How to complete this task: Which lines hold the string "after"? Copy each of them from the material below.

Given entries Block Start

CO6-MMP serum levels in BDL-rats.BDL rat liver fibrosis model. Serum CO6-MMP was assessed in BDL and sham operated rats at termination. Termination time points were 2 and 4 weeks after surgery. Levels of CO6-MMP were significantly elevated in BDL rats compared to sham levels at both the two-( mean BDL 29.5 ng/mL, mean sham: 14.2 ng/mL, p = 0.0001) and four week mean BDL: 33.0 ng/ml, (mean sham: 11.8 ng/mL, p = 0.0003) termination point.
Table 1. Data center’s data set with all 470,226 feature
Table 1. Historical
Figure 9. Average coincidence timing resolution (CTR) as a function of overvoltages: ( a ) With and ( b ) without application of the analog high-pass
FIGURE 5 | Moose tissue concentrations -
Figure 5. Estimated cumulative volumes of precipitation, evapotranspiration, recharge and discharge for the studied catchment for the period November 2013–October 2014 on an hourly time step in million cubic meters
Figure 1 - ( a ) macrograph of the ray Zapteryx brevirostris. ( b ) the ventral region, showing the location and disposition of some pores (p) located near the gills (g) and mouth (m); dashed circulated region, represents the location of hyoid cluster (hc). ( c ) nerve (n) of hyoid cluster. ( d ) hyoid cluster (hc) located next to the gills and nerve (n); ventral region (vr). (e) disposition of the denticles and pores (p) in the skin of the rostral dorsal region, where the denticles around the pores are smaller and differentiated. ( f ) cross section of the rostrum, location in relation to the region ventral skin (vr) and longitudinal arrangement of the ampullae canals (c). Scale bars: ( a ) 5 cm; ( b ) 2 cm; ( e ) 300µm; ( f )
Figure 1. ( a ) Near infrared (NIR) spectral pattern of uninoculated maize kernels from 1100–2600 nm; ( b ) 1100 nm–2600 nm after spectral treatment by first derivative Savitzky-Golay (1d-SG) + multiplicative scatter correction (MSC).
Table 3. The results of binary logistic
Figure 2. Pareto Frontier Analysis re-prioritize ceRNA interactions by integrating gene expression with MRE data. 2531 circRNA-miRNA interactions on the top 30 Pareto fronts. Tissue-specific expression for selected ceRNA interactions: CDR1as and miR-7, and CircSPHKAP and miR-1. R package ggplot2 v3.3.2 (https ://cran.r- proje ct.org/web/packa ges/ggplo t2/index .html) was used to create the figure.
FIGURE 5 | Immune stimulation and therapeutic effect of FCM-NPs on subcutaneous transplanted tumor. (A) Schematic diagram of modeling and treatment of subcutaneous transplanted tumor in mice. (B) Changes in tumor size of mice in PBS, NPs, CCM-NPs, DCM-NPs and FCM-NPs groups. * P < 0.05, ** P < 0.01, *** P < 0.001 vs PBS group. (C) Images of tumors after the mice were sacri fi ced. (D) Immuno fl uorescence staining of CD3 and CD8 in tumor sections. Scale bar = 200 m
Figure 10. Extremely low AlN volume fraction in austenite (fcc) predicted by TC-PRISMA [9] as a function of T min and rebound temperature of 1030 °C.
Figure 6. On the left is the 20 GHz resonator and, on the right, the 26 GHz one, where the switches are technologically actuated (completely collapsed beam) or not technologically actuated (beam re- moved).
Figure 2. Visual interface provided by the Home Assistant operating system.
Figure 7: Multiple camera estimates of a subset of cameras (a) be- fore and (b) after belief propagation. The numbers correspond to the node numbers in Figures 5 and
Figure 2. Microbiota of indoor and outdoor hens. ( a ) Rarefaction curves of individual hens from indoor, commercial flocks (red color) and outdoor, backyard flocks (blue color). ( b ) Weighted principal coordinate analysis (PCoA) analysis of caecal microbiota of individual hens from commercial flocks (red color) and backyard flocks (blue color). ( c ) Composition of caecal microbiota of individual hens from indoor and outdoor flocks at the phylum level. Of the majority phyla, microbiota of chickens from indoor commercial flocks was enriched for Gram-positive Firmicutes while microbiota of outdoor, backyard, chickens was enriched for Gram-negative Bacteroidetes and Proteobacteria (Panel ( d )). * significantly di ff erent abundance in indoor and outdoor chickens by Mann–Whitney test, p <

Given entries Block End

Response to this task:
CO6-MMP serum levels in BDL-rats.BDL rat liver fibrosis model. Serum CO6-MMP was assessed in BDL and sham operated rats at termination. Termination time points were 2 and 4 weeks after surgery. Levels of CO6-MMP were significantly elevated in BDL rats compared to sham levels at both the two-( mean BDL 29.5 ng/mL, mean sham: 14.2 ng/mL, p = 0.0001) and four week mean BDL: 33.0 ng/ml, (mean sham: 11.8 ng/mL, p = 0.0003) termination point.
Figure 1. ( a ) Near infrared (NIR) spectral pattern of uninoculated maize kernels from 1100–2600 nm; ( b ) 1100 nm–2600 nm after spectral treatment by first derivative Savitzky-Golay (1d-SG) + multiplicative scatter correction (MSC).
FIGURE 5 | Immune stimulation and therapeutic effect of FCM-NPs on subcutaneous transplanted tumor. (A) Schematic diagram of modeling and treatment of subcutaneous transplanted tumor in mice. (B) Changes in tumor size of mice in PBS, NPs, CCM-NPs, DCM-NPs and FCM-NPs groups. * P < 0.05, ** P < 0.01, *** P < 0.001 vs PBS group. (C) Images of tumors after the mice were sacri fi ced. (D) Immuno fl uorescence staining of CD3 and CD8 in tumor sections. Scale bar = 200 m
Figure 7: Multiple camera estimates of a subset of cameras (a) be- fore and (b) after belief propagation. The numbers correspond to the node numbers in Figures 5 and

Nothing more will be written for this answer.